Questions>
A - Reproduce the passage from the text on Yorkshire's Vikings name word for word, from "Yorkshire's commercial director, Andy" to "a younger audience.".
B - Write the next part of the text about Yorkshire's new Vikings name, picking up after its final sentence.

Provided text>
* * *
While immediate associations with the Vikings might not be positive - Yorkshire are understandably keen not to be seen to endorse pillaging or plundering - the club feel the name will provide a useful marketing hook and should have no negative connotations. As part of the rebranding the club have agreed a partnership with the Jorvik Viking Centre in York, which will offer "match-day experiences" to younger supporters in a bid to attract new followers to the club.

"We wanted a name that was relevant to the community," Danny Reuben, Head of Media & Marketing at Yorkshire, told ESPNcricinfo. "And, as the Vikings settled here 1,300 years ago and shaped the look and the language of the region, they have had a huge impact. One of their legacies was establishing the three Ridings of Yorkshire and the words 'York' and 'Yorkshire'.

"We are also entering into a partnership with the Jorvik Centre in York, which is the home of Viking history in this part of the world, and they will provide match-day experiences which will hope will capture the imagination of younger supporters.

"We did have an online poll to pick a new name but we had to ignore the results as it was high-jacked by Lancashire supporters. Had it been up to them, we would have been called the Yorkshire Puddings."

Yorkshire's commercial director, Andy Dawson, said: "With the Vikings brand, we now have a name that is marketable and gives us a hook to promote the club to a wider audience. Our creativity in developing a new look and feel for the team will enable us to implement new revenue streams and attract a younger audience.
* * *
Recorded information>
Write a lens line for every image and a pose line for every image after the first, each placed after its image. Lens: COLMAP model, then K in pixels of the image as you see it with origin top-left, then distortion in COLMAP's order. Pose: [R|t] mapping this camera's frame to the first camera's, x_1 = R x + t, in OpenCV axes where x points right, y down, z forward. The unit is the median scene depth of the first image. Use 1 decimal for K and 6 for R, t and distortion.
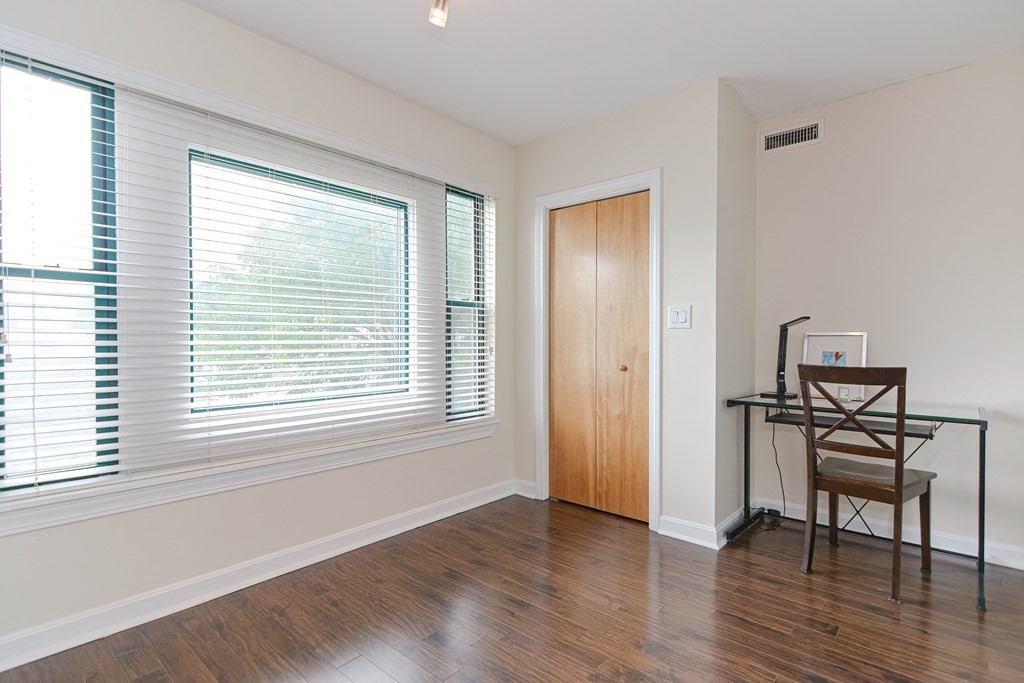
lens RADIAL K [[498.6, 0, 548.6], [0, 498.6, 349.8], [0, 0, 1]] dist [0.016566, -0.007995]
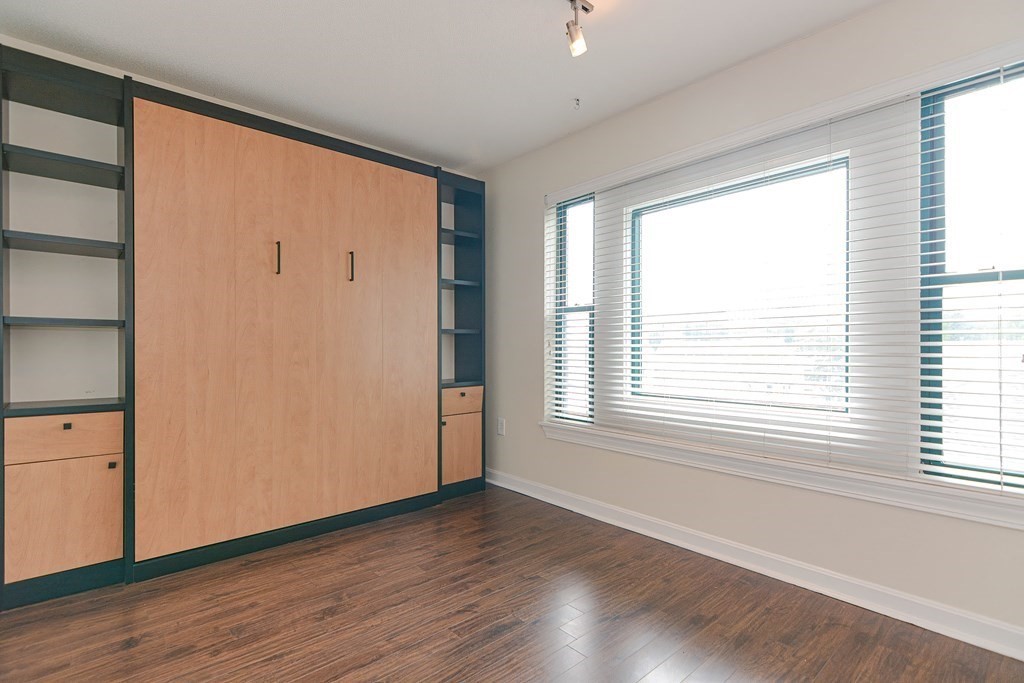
lens RADIAL K [[498.6, 0, 511.3], [0, 498.6, 343.9], [0, 0, 1]] dist [0.016566, -0.007995]
pose [[-0.165826, 0.000620, -0.986155, 0.614757], [-0.012165, 0.999922, 0.002674, -0.015180], [0.986080, 0.012440, -0.165806, 0.740058]]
* * *
Answers to each task>
A -
Yorkshire's commercial director, Andy Dawson, said: "With the Vikings brand, we now have a name that is marketable and gives us a hook to promote the club to a wider audience. Our creativity in developing a new look and feel for the team will enable us to implement new revenue streams and attract a younger audience.

B -
"Cricket cannot be viewed simply as a sport. It is a form of entertainment that in modern times operates in a highly competitive environment vying for consumers' leisure time. We hope that people and in particular children will identify with the Yorkshire Vikings and embrace the activity we have planned at Headingley this season."

Sarah Maltby, director of attractions at the Jorvik Group, agreed the Vikings' negative reputation was largely unfair. "The Vikings did many things," Maltby told ESPNcricinfo. "They did invade, but then they settled, they created towns and cities, they manufactured and they traded across the world. The fierce stereotype people have of them is only one side of the story. They were much more than that."

As well as having a bat and ball game that some have compared to cricket, the Vikings also invented the words "ball", "run", "leg", "loft", "hit", "cake" and even "sledge".

Yorkshire, who had been branded as Yorkshire Carnegie in limited-overs cricket until the end of their sponsorship deal with Leeds Metropolitan University, will play under the Vikings name for the first time on their pre-season tour of Barbados, which commences on March 16 against Hampshire Royals at the Kensington Oval, Bridgetown.